(no subject)

Apr 13, 2006 18:30

Title: Drunken Lullabies (Part Three)
Author: lostingreen
Rating: PG
Pairing: Billie Joe/Captain Jack Sparrow, so essentially, Billie Joe/Johnny Depp. Eventually. (Weird, yes. I know.)
Disclaimer: I don't own Green Day or anything to do with "Pirates of the Caribbean: Curse of the Black Pearl." Billie Joe is a real person, Jack Sparrow is not. The only property that I can claim from this is the occasional original character. There won't be a significant amount of them, and for the most part, they won't last long.
Notes: This little project of mine doesn't have slash in it. Yet. There will be, eventually. (Maybe even next chapter. ;p) But for right now, not so much. There's also no het, either. For right now, it's pretty romance/sex-free.

Thanks, once again, for all the feedback on previous parts. If curious, parts one and two can be found:

Part One

Part Two

Daniel kept to the confines of the Black Pearl, not yet entirely certain of what had become of the Divine Grace. He was a young man of, perhaps, twenty three years of age, a renegade orphan on the high seas. He’d been discovered in Tortuga, working as a bartender, when he was asked to join the crew of the Pearl, courtesy of the legendary Captain Jack Sparrow himself. Daniel wasn’t going to masquerade naivety-he knew exactly why he’d been approached with an offer most young pirates would kill to receive. He knew the day, the location, hell, the very hour it was destined to happen. It was written in the stars.

Daniel kept up residence in Tortuga because it was the only place where he could practice his craft openly, without fear of some odd religious figurehead or another coming after him with talks of hellfire and damnation. He was a mage, and he wasn’t ashamed to flaunt that fact. After all, it was how he got by in life, on Tortuga. For a small, simple and safe price, he could reveal all anyone would ever need to know. And if people couldn’t pay in money, well, he’d found other suitable forms of payment.

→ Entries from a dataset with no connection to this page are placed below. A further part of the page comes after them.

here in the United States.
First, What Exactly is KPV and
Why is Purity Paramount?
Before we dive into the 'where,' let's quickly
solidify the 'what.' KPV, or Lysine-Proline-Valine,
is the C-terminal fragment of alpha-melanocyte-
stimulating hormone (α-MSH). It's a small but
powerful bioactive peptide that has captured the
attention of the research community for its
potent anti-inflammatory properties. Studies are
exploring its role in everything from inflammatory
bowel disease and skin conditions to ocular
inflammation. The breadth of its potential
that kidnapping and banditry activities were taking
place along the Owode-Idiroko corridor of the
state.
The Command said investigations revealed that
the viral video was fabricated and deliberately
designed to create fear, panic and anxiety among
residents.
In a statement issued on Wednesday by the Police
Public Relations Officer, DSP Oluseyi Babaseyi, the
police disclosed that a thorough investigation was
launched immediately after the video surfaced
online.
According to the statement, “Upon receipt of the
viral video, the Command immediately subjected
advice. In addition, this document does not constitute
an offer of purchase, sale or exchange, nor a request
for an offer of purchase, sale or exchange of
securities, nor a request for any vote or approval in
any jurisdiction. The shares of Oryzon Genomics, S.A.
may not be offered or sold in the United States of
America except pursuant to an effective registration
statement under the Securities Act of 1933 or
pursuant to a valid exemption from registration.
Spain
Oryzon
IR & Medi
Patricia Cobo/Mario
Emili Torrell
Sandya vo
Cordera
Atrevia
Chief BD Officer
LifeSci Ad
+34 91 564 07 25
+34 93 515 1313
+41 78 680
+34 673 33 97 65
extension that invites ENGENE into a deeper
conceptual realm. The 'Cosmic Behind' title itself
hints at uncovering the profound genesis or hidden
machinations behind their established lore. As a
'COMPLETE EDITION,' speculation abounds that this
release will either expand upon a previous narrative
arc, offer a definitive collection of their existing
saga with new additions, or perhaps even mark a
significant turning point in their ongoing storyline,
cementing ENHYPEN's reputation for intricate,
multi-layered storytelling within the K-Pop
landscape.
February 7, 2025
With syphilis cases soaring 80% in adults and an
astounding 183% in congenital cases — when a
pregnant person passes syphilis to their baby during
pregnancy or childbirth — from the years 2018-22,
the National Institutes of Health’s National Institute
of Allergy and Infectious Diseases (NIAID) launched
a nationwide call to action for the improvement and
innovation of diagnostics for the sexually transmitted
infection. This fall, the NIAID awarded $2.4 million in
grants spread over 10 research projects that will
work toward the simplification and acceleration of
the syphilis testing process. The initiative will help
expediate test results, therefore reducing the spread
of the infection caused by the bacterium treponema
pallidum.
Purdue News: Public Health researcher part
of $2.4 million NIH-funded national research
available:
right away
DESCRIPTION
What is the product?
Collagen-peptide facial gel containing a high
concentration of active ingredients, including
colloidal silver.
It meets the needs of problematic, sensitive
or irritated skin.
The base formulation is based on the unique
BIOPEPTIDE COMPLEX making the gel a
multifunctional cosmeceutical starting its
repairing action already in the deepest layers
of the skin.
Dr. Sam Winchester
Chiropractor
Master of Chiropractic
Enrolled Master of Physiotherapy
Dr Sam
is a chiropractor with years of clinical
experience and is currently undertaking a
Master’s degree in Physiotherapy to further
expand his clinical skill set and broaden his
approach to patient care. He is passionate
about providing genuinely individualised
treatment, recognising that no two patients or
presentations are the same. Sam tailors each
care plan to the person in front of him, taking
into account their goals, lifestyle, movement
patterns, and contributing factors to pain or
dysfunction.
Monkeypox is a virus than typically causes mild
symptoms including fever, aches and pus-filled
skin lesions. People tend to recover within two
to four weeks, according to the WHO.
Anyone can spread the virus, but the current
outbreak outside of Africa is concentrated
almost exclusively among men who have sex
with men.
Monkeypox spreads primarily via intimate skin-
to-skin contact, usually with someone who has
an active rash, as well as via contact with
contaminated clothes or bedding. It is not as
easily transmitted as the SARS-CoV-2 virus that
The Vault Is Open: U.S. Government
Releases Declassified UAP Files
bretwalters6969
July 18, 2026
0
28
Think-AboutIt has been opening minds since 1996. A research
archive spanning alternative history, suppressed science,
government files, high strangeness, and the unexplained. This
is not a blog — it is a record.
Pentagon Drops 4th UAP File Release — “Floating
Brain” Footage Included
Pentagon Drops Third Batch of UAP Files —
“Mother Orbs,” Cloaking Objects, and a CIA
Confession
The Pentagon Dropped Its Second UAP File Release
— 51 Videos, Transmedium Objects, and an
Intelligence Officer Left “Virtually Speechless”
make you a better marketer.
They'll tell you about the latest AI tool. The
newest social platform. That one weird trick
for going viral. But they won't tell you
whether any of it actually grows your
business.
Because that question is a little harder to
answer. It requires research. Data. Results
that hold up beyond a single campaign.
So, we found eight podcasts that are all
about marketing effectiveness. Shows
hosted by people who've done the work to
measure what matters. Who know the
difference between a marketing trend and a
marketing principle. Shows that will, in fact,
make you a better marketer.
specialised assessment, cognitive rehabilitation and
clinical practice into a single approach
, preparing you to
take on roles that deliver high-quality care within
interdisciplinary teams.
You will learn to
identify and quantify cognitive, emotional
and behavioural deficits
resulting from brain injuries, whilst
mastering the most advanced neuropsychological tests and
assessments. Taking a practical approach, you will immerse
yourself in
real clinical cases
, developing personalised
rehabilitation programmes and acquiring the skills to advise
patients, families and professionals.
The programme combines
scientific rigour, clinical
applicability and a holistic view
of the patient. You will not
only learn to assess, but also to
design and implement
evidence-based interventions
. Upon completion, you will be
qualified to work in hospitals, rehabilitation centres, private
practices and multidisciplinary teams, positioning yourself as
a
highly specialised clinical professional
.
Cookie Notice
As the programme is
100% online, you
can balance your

Tortuga, for him, was a crowning achievement. It marked the beginning of his newfound freedom, the end of his life crippled with wanderings and broken homes. He never did know his heritage. In childbirth, he was delivered to an orphanage, a shell he quickly outgrew. From there, he set off to try and find the world, a task he still wasn’t sure he’d accomplished.

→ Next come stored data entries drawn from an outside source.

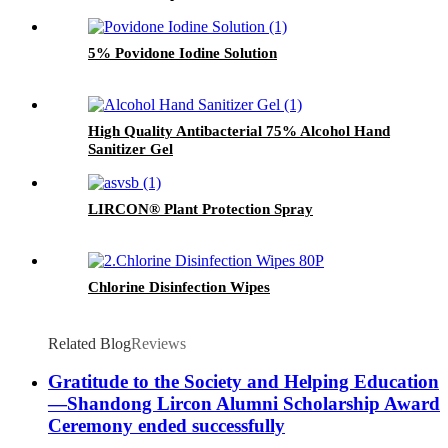
5% Povidone Iodine Solution
High Quality Antibacterial 75% Alcohol Hand
Sanitizer Gel
LIRCON® Plant Protection Spray
Chlorine Disinfection Wipes
Related Blog
Reviews
Gratitude to the Society and Helping Education
—Shandong Lircon Alumni Scholarship Award
Ceremony ended successfully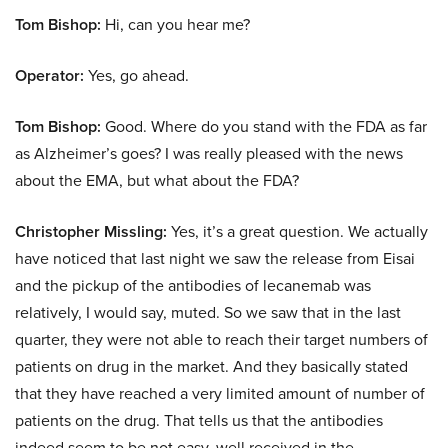
Tom Bishop:
Hi, can you hear me?
Operator:
Yes, go ahead.
Tom Bishop:
Good. Where do you stand with the FDA as far
as Alzheimer’s goes? I was really pleased with the news
about the EMA, but what about the FDA?
Christopher Missling:
Yes, it’s a great question. We actually
have noticed that last night we saw the release from Eisai
and the pickup of the antibodies of lecanemab was
relatively, I would say, muted. So we saw that in the last
quarter, they were not able to reach their target numbers of
patients on drug in the market. And they basically stated
that they have reached a very limited amount of number of
patients on the drug. That tells us that the antibodies
indeed seem to be not easy, well received in the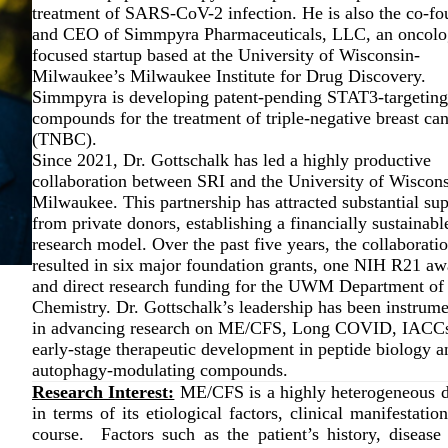
treatment of SARS-CoV-2 infection. He is also the co-fo
and CEO of Simmpyra Pharmaceuticals, LLC, an oncolo
focused startup based at the University of Wisconsin-
Milwaukee’s Milwaukee Institute for Drug Discovery.
Simmpyra is developing patent-pending STAT3-targeting
compounds for the treatment of triple-negative breast ca
(TNBC).
Since 2021, Dr. Gottschalk has led a highly productive
collaboration between SRI and the University of Wiscons
Milwaukee. This partnership has attracted substantial su
from private donors, establishing a financially sustainabl
research model. Over the past five years, the collaborati
resulted in six major foundation grants, one NIH R21 aw
and direct research funding for the UWM Department of
Chemistry. Dr. Gottschalk’s leadership has been instrume
in advancing research on ME/CFS, Long COVID, IACCs
early-stage therapeutic development in peptide biology a
autophagy-modulating compounds.
Research Interest:
ME/CFS is a highly heterogeneous d
in terms of its etiological factors, clinical manifestatio
course. Factors such as the patient’s history, disease 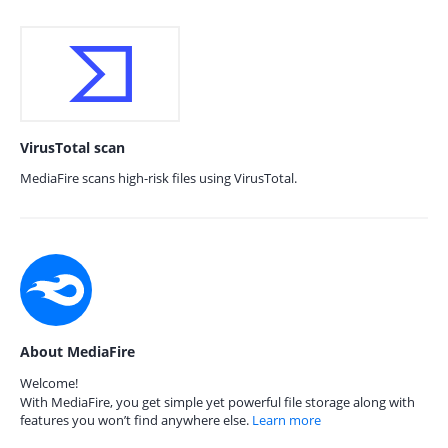
VirusTotal scan
MediaFire scans high-risk files using VirusTotal.
About MediaFire
Welcome!
With MediaFire, you get simple yet powerful file storage along with
features you won’t find anywhere else.
Learn more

He was a lone sole, a wanderer.

But, as they say, not all who wander are lost.

He was strange. He was quirky. He was blind. He sacrificed the luxuries of normal vision to see the true nature of the stars, to be able to interpret the meaning behind lost causes and rejected dreams. He took what others detached themselves from, seeking spiritual comfort in what was known in the modern world as the devil’s work. He was the Church’s long lost enemy, and its greatest customer. Most, after an encounter with Daniel, found themselves fleeing for the sanctuary of the cross and the nail.

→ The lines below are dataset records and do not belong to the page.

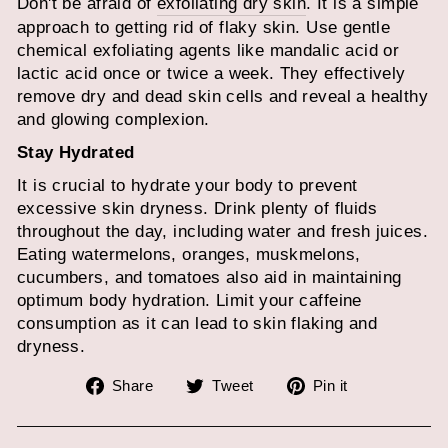
Don't be afraid of
exfoliating dry skin
. It is a simple
approach to getting rid of flaky skin. Use gentle
chemical exfoliating agents like mandalic acid or
lactic acid once or twice a week. They effectively
remove dry and dead skin cells and reveal a healthy
and glowing complexion.
Stay Hydrated
It is crucial to hydrate your body to prevent
excessive skin dryness. Drink plenty of fluids
throughout the day, including water and fresh juices.
Eating watermelons, oranges, muskmelons,
cucumbers, and tomatoes also aid in maintaining
optimum body hydration. Limit your caffeine
consumption as it can lead to skin flaking and
dryness.
Share
Tweet
Pin
Share
Tweet
Pin it
on
on
on
Facebook
Twitter
Pinterest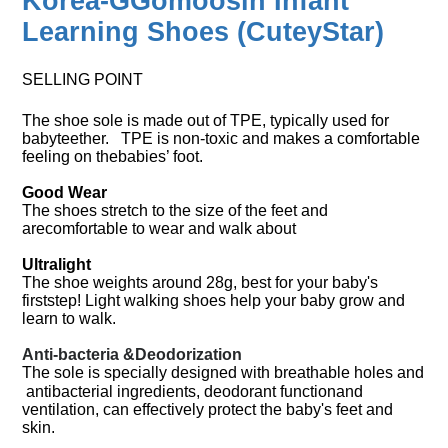
Korea-GGomoosin Infant
Learning Shoes (
CuteyStar
)
SELLING POINT
The shoe sole is made out of TPE, typically used for
babyteether. TPE is non-toxic and makes a comfortable
feeling on thebabies’ foot.
Good Wear
The shoes stretch to the size of the feet and
arecomfortable to wear and walk about
Ultralight
The shoe weights around 28g, best for your baby's
firststep! Light walking shoes help your baby grow and
learn to walk.
Anti-bacteria &Deodorization
The sole is specially designed with breathable holes and
antibacterial ingredients, deodorant functionand
ventilation, can effectively protect the baby's feet and
skin.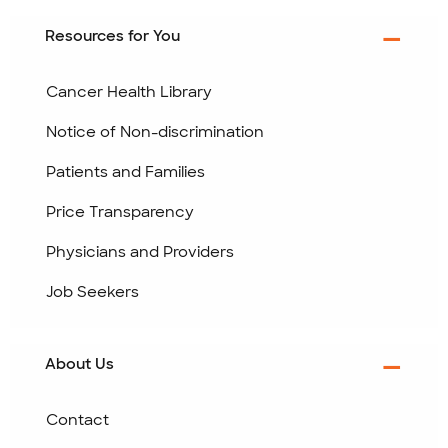
Resources for You
Cancer Health Library
Notice of Non-discrimination
Patients and Families
Price Transparency
Physicians and Providers
Job Seekers
About Us
Contact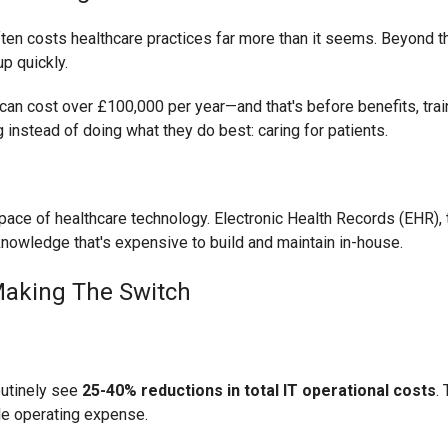
t often costs healthcare practices far more than it seems. Beyond 
p quickly.
t can cost over £100,000 per year—and that's before benefits, trai
 instead of doing what they do best: caring for patients.
 pace of healthcare technology. Electronic Health Records (EHR), t
nowledge that's expensive to build and maintain in-house.
Making The Switch
outinely see
25-40% reductions in total IT operational costs
. 
le operating expense.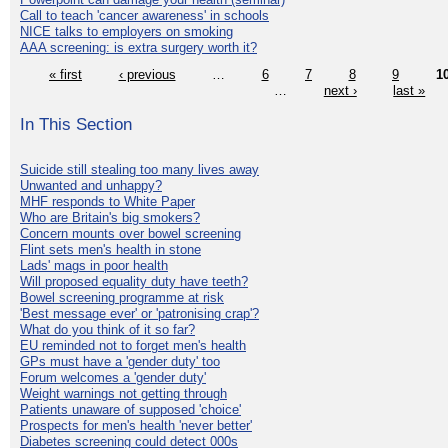
Call to teach 'cancer awareness' in schools
NICE talks to employers on smoking
AAA screening: is extra surgery worth it?
« first
‹ previous
…
6
7
8
9
1
…
next ›
last »
In This Section
Suicide still stealing too many lives away
Unwanted and unhappy?
MHF responds to White Paper
Who are Britain's big smokers?
Concern mounts over bowel screening
Flint sets men's health in stone
Lads' mags in poor health
Will proposed equality duty have teeth?
Bowel screening programme at risk
'Best message ever' or 'patronising crap'?
What do you think of it so far?
EU reminded not to forget men's health
GPs must have a 'gender duty' too
Forum welcomes a 'gender duty'
Weight warnings not getting through
Patients unaware of supposed 'choice'
Prospects for men's health 'never better'
Diabetes screening could detect 000s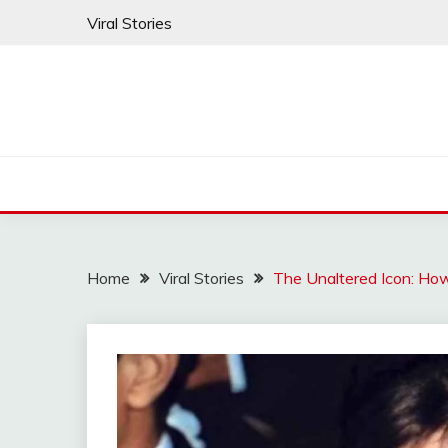
Skip
Viral Stories
to
content
Home
Viral Stories
The Unaltered Icon: How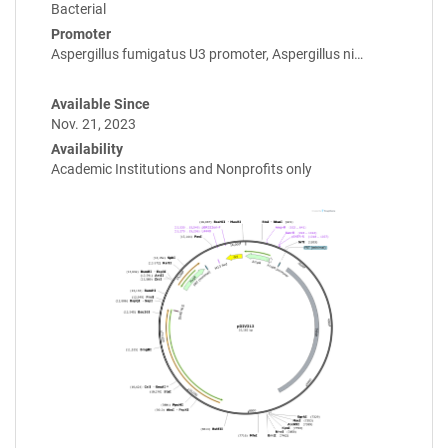
Bacterial
Promoter
Aspergillus fumigatus U3 promoter, Aspergillus ni…
Available Since
Nov. 21, 2023
Availability
Academic Institutions and Nonprofits only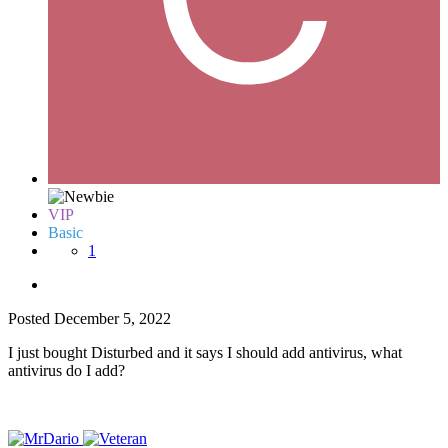
VIP
Basic
1
Posted
December 5, 2022
I just bought Disturbed and it says I should add antivirus, what
antivirus do I add?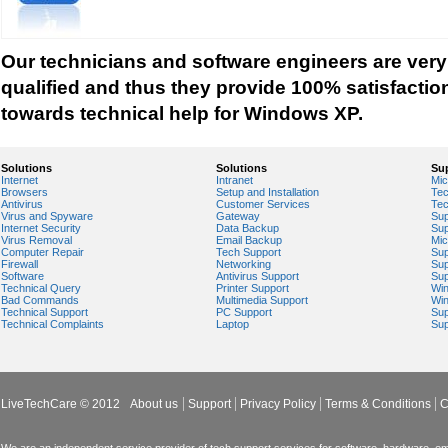
System Restore Setting
Free Up Disk Space
Schedule Windows XP Maintenance Tasks
Our technicians and software engineers are very
Improve Windows XP Menu Response and Shu
qualified and thus they provide 100% satisfactio
Disable unneeded devices in Device Manager
towards technical help for Windows XP.
Monitor System Performance
Disk Cleanup Utility Hangs
Solutions
Solutions
Su
Internet
Intranet
Mic
Cleaning out Windows Registry
Browsers
Setup and Installation
Tec
Antivirus
Customer Services
Tec
Disable certain services
Virus and Spyware
Gateway
Sup
Internet Security
Data Backup
Sup
Disable the Indexing Service
Virus Removal
Email Backup
Mic
Computer Repair
Tech Support
Sup
Driver Rollback Feature
Firewall
Networking
Sup
Software
Antivirus Support
Sup
What happened to ScanDisk?
Technical Query
Printer Support
Wi
Bad Commands
Multimedia Support
Wi
Technical Support
PC Support
Sup
Clear Corrupt Event Log Files
Technical Complaints
Laptop
Sup
TweakUI PowerToy for Windows XP
Move the Page File to a different partition
Speed up the Start Menu
LiveTechCare © 2012
About us
Support
Privacy Policy
Terms & Conditions
C
Windows Search Disk Indexing Service
And many more...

He challenged the ordinary, provoked the senseless. He angered many with his accuracy and his honesty.

He saw through his hands, mouth, nose, and mind, a master of supernatural puppetry.

Now, he touched the surface of his beloved tarot cards, waiting for their whispers to come to him.

They spoke of circumstance. They told of disruption.

They confessed to him that deliverance was on its way, if he could only wait long enough.

---

Jack stood silent, resembling the presence of a sculpted guardian angel to a tombstone, a guardian of a different kind. He watched from beneath his hat as the stranger reluctantly moved forward, perpetual motion of a different kind. He couldn’t keep his curiosity at bay-this man, this stranger. He was most certainly of a different kind.

Fear clung to him like cheap perfume; a scent Jack had familiarized himself over the years, what with his frequent visits to Tortuga. He inhaled the fragrance, savoring it like a rich wine. He always did take pleasure in the dominance position.

“What’s your name, lad?” He spoke at last, not entirely sure if ‘lad’ was the correct way to address the stranger before him. Closer now, Jack could make out age in the crevices of the man’s skin, the years buried beneath the wrinkled lines. He was clearly older than he first let on to be.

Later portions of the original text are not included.